The Greeks had a word for what happens when power goes unchecked: hubris. The pattern in their tragedies is always the same — a leader, swollen with success, decides the rules no longer apply to him. These men were not intrinsically evil; their gifts fueled their overreach while the chorus watched the collapse. Looking at America’s billionaire class and its executive branch today, the warnings from antiquity have never felt more urgent.
When Success Becomes a License to Rule
We are living through an era in which a small number of individuals have accumulated influence that rivals or exceeds that of sovereign governments. Think billionaires who control vast technology platforms, media empires, and financial networks. At the same time, presidential authority has expanded to a degree that would have alarmed the framers of the American Constitution.

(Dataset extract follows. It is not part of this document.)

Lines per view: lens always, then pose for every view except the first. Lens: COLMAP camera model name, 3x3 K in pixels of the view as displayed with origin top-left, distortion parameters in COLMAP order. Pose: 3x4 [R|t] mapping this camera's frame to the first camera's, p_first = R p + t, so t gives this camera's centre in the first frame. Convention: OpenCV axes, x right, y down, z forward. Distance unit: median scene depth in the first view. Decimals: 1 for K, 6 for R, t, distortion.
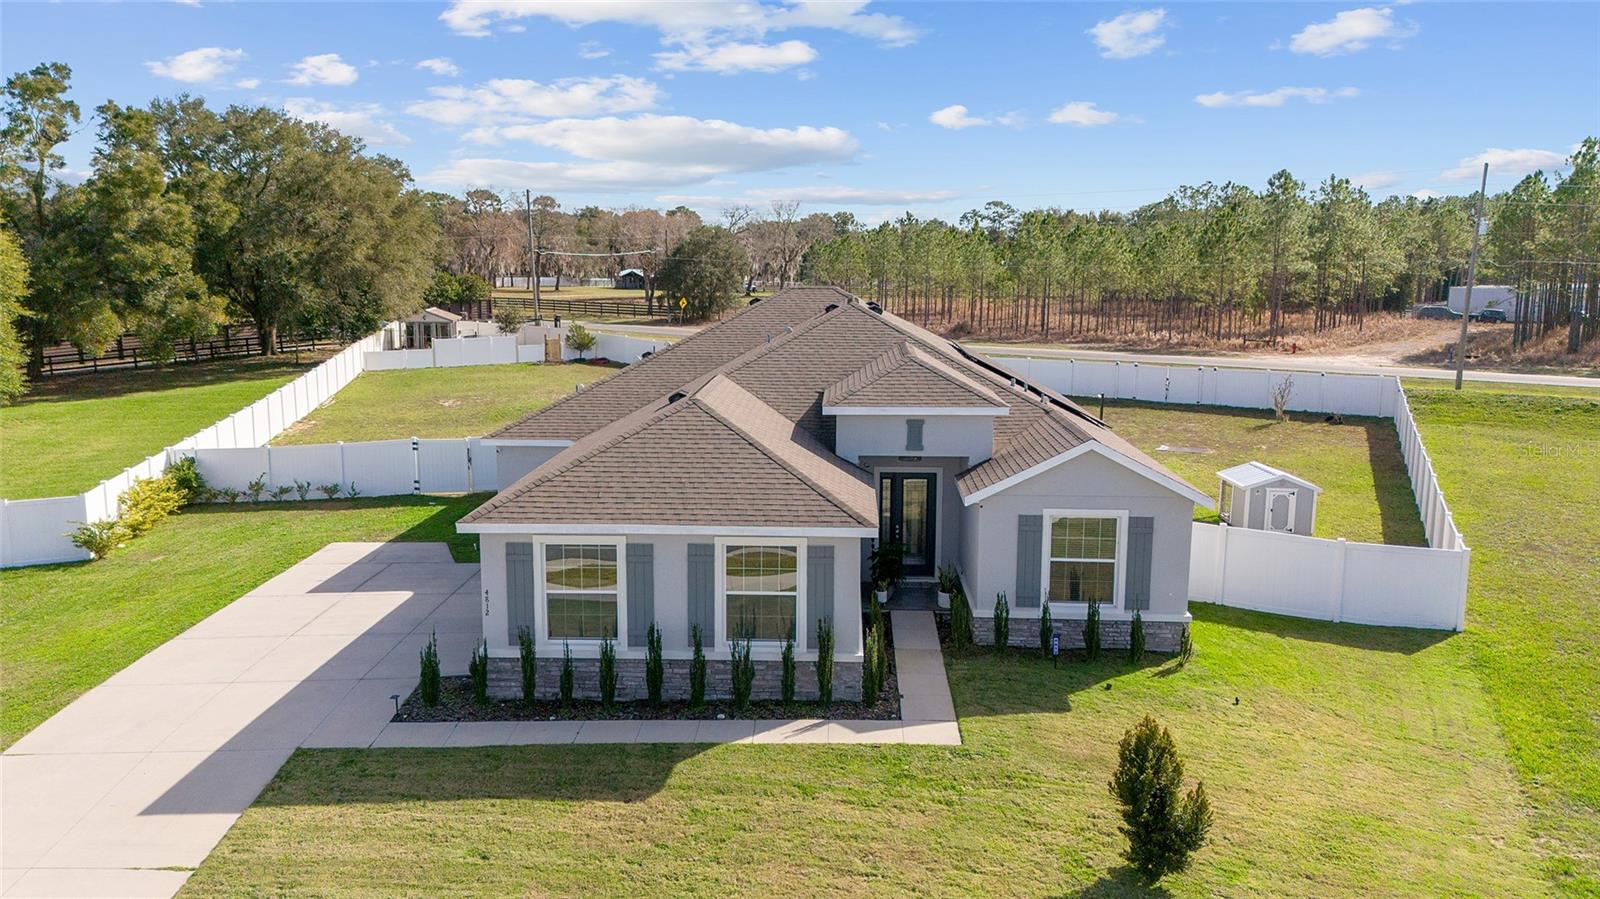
lens RADIAL K [[1200.6, 0, 804.9], [0, 1200.6, 447.5], [0, 0, 1]] dist [0.067230, -0.056753]
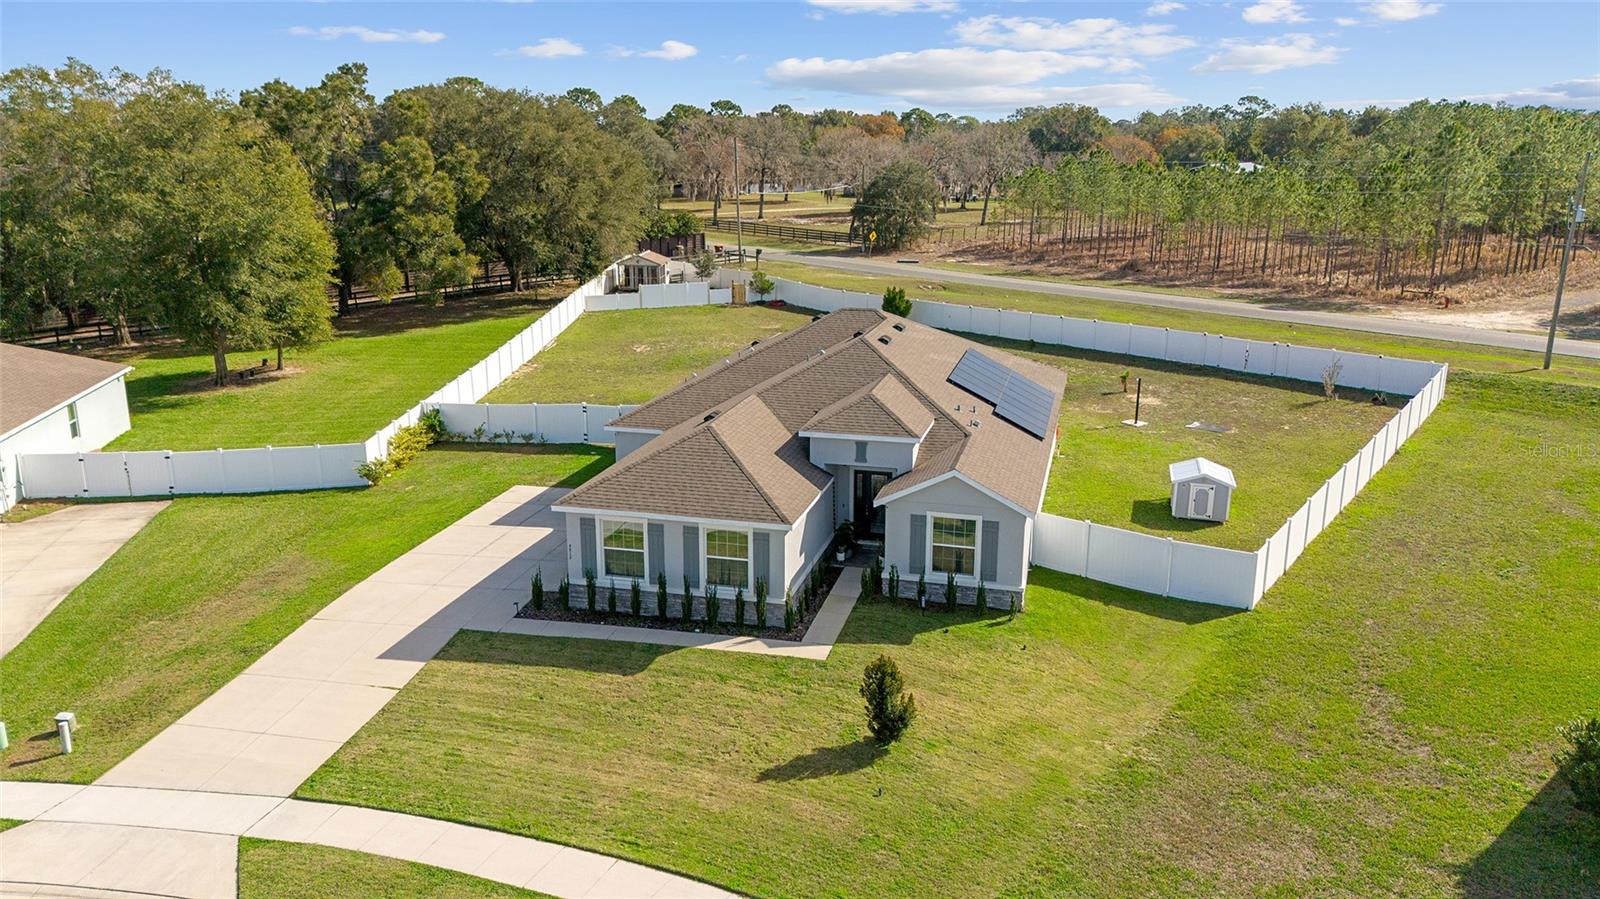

With increasing overlap between both, the result is a special kind of arrogance: the conviction that personal wealth or political office confers not just power but infallible wisdom. This is hubris in the age of algorithms and executive orders.
Cicero’s Warning: Process Is Not the Enemy
Cicero, writing in the final tumultuous decades of the Roman Republic, wrote that “We are slaves to the law in order to be free.” It’s profound in its simplicity. Freedom does not come from the absence of constraint; it comes from our willingness to suborn a certain degree of individual will to a broader, shared process. Structures like the law, the constitution, and regulatory frameworks are not obstacles to greatness — and they are not the domain of a shadowy “deep state.” They are the architecture within which greatness can thrive, free from tyranny. Cicero understood this because he watched, in real time, as Rome’s elites began to treat the Republic’s institutions as inconveniences rather than sacred obligations. Julius Caesar did not destroy the Roman Republic with a single act of violence; he destroyed it by systematically treating its processes as mere suggestions.